Since tensions escalated in the Middle East over the past year, including heightened friction between Iran and Western allies, analysts have noted that modern warfare increasingly involves technological capability alongside conventional force. Most recently reported was Iran’s use of Chinese AI-assisted surveillance systems. In the Gen Beta era, this tech also includes algorithmic intelligence analysis, predictive targeting models, electronic signal disruption, and information operations conducted through digital networks. The playing field has expanded beyond traditional conflict into domains of code, data, and electromagnetic control.
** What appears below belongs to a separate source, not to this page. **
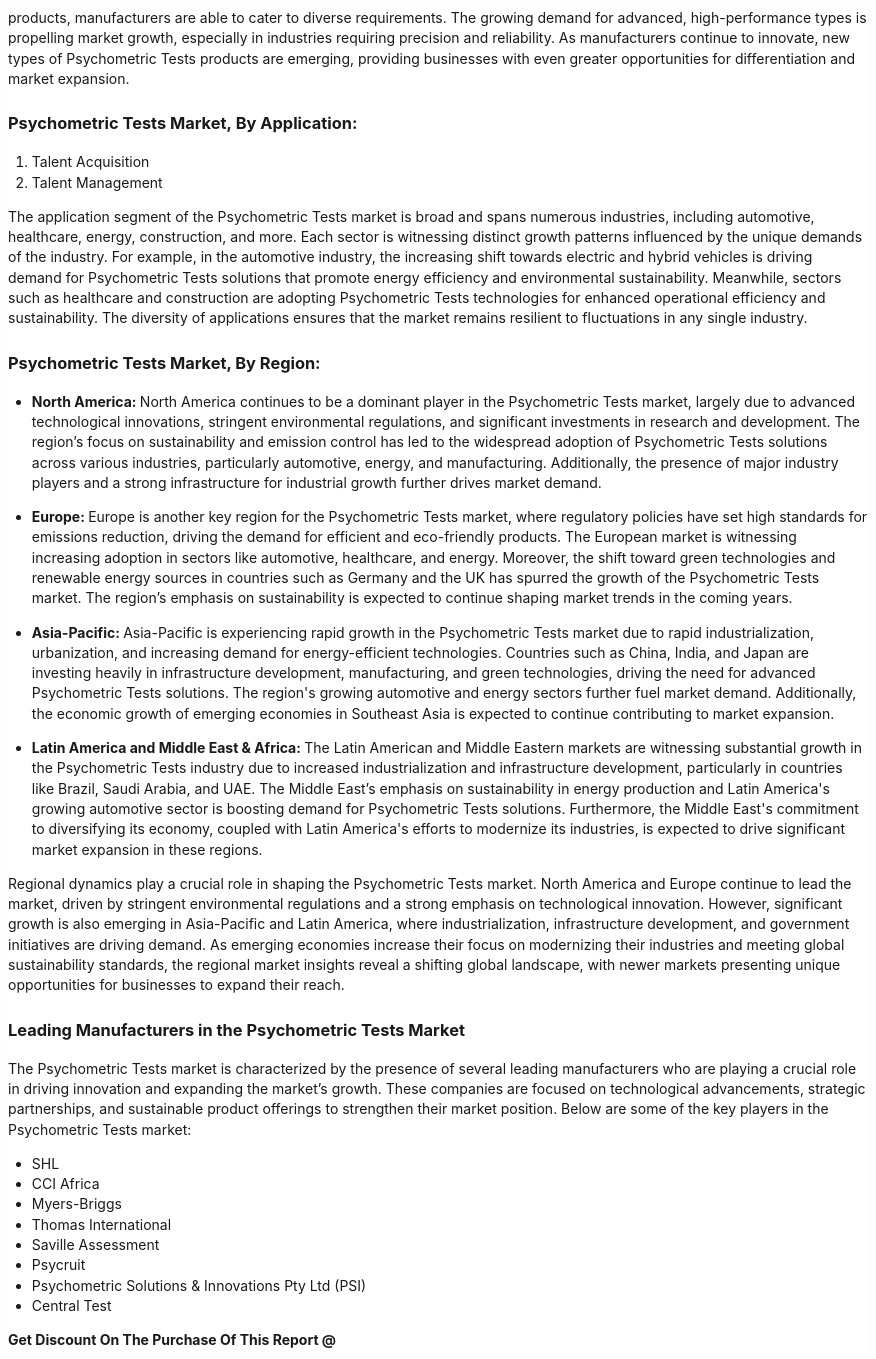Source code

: products, manufacturers are able to cater to diverse requirements. The growing demand for advanced, high-performance types is propelling market growth, especially in industries requiring precision and reliability. As manufacturers continue to innovate, new types of Psychometric Tests products are emerging, providing businesses with even greater opportunities for differentiation and market expansion.</p><h3>Psychometric Tests Market,&nbsp;By Application:</h3><ol><li>Talent Acquisition<li> Talent Management</li></ol><p>The application segment of the Psychometric Tests market is broad and spans numerous industries, including automotive, healthcare, energy, construction, and more. Each sector is witnessing distinct growth patterns influenced by the unique demands of the industry. For example, in the automotive industry, the increasing shift towards electric and hybrid vehicles is driving demand for Psychometric Tests solutions that promote energy efficiency and environmental sustainability. Meanwhile, sectors such as healthcare and construction are adopting Psychometric Tests technologies for enhanced operational efficiency and sustainability. The diversity of applications ensures that the market remains resilient to fluctuations in any single industry.</p><h3>Psychometric Tests Market, By Region:</h3><ul><li><p><strong>North America:&nbsp;</strong>North America continues to be a dominant player in the Psychometric Tests market, largely due to advanced technological innovations, stringent environmental regulations, and significant investments in research and development. The region&rsquo;s focus on sustainability and emission control has led to the widespread adoption of Psychometric Tests solutions across various industries, particularly automotive, energy, and manufacturing. Additionally, the presence of major industry players and a strong infrastructure for industrial growth further drives market demand.</p></li><li><p><strong><strong>Europe:&nbsp;</strong></strong>Europe is another key region for the Psychometric Tests market, where regulatory policies have set high standards for emissions reduction, driving the demand for efficient and eco-friendly products. The European market is witnessing increasing adoption in sectors like automotive, healthcare, and energy. Moreover, the shift toward green technologies and renewable energy sources in countries such as Germany and the UK has spurred the growth of the Psychometric Tests market. The region&rsquo;s emphasis on sustainability is expected to continue shaping market trends in the coming years.</p></li><li><p><strong><strong>Asia-Pacific:&nbsp;</strong></strong>Asia-Pacific is experiencing rapid growth in the Psychometric Tests market due to rapid industrialization, urbanization, and increasing demand for energy-efficient technologies. Countries such as China, India, and Japan are investing heavily in infrastructure development, manufacturing, and green technologies, driving the need for advanced Psychometric Tests solutions. The region's growing automotive and energy sectors further fuel market demand. Additionally, the economic growth of emerging economies in Southeast Asia is expected to continue contributing to market expansion.</p></li><li><p><strong><strong>Latin America and Middle East &amp; Africa:&nbsp;</strong></strong>The Latin American and Middle Eastern markets are witnessing substantial growth in the Psychometric Tests industry due to increased industrialization and infrastructure development, particularly in countries like Brazil, Saudi Arabia, and UAE. The Middle East&rsquo;s emphasis on sustainability in energy production and Latin America's growing automotive sector is boosting demand for Psychometric Tests solutions. Furthermore, the Middle East's commitment to diversifying its economy, coupled with Latin America's efforts to modernize its industries, is expected to drive significant market expansion in these regions.</p></li></ul><p>Regional dynamics play a crucial role in shaping the Psychometric Tests market. North America and Europe continue to lead the market, driven by stringent environmental regulations and a strong emphasis on technological innovation. However, significant growth is also emerging in Asia-Pacific and Latin America, where industrialization, infrastructure development, and government initiatives are driving demand. As emerging economies increase their focus on modernizing their industries and meeting global sustainability standards, the regional market insights reveal a shifting global landscape, with newer markets presenting unique opportunities for businesses to expand their reach.</p><h3><strong>Leading Manufacturers in the Psychometric Tests Market</strong></h3><p>The Psychometric Tests market is characterized by the presence of several leading manufacturers who are playing a crucial role in driving innovation and expanding the market&rsquo;s growth. These companies are focused on technological advancements, strategic partnerships, and sustainable product offerings to strengthen their market position. Below are some of the key players in the Psychometric Tests market:</p></div><div class="article-main__content" data-test-id="publishing-text-block"><ul><li><span class="">SHL<li>CCI Africa<li>Myers-Briggs<li>Thomas International<li>Saville Assessment<li>Psycruit<li>Psychometric Solutions & Innovations Pty Ltd (PSI)<li>Central Test</span></li></ul></div><div class="article-main__content" data-test-id="publishing-text-block"><p><span class="font-[700]"><strong>Get Discount On The Purchase Of This Report @</strong>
With the United States currently maintaining leadership in advanced AI research and semiconductor design, new initiatives to accelerate frontier technologies, including expanded quantum computing research by firms such as IBM , aim to maintain strategic advantage. One huge initiative to propell the aforementioned forward is The Genesis Mission (which had a supremely produced PR video).

Meanwhile, China has made significant advancements in AI-enabled robotics, autonomous drone swarms, hypersonic weapons research, quantum communications, advanced surveillance infrastructure, and military-civil fusion programs under its national AI strategy launched in 2017.

This matters geopolitically because China has deepened strategic ties with Iran, including economic agreements and reported technology cooperation in telecommunications and surveillance infrastructure. At the same time, Iran and Russia have expanded military coordination, having a televised sit down just last week. Their joint ventures include drone technology exchanges. The growing strategic alignment between China, Russia, and Iran, reflects increasing coordination in defense, energy, and technology sectors.

Meanwhile, Israel and the United States are now operating in deep strategic alignment and leveraging a structural technological advantage across AI on the battlefield. Joint initiatives such as U.S.-funded Iron Dome systems, Department of Defense AI contracts, and expanding cyber cooperation represent embedded defense infrastructure rather than symbolic partnerships. Federal investment through the CHIPS and Science Act, alongside Israel’s among-the-highest per-capita R&D spending globally, reinforces this edge, while companies like Palantir play a central role in integrating intelligence and operational data across U.S., Israeli, and (as of late last year) UK public-sector systems, signaling a broader AI-driven alliance architecture.

Yet this dominance is not guaranteed: some say China now rivals or surpasses the United States in AI patent filings, quantum research output, and state-backed biotech expansion. As quantum computing advances from show-y experimentation toward applied encryption, decryption, and materials science breakthroughs, the strategic balance may depend less on software leadership alone and more on semiconductor supply chains, compute infrastructure, and control over critical data ecosystems. This raises the question not of whether the U.S. will still lead the race against China tomorrow, what role the defense investment in India will play, and how long any lead can be structurally sustained until the intro of fully integrated bio tech at scale (Gen Gamma) c. 2035/40.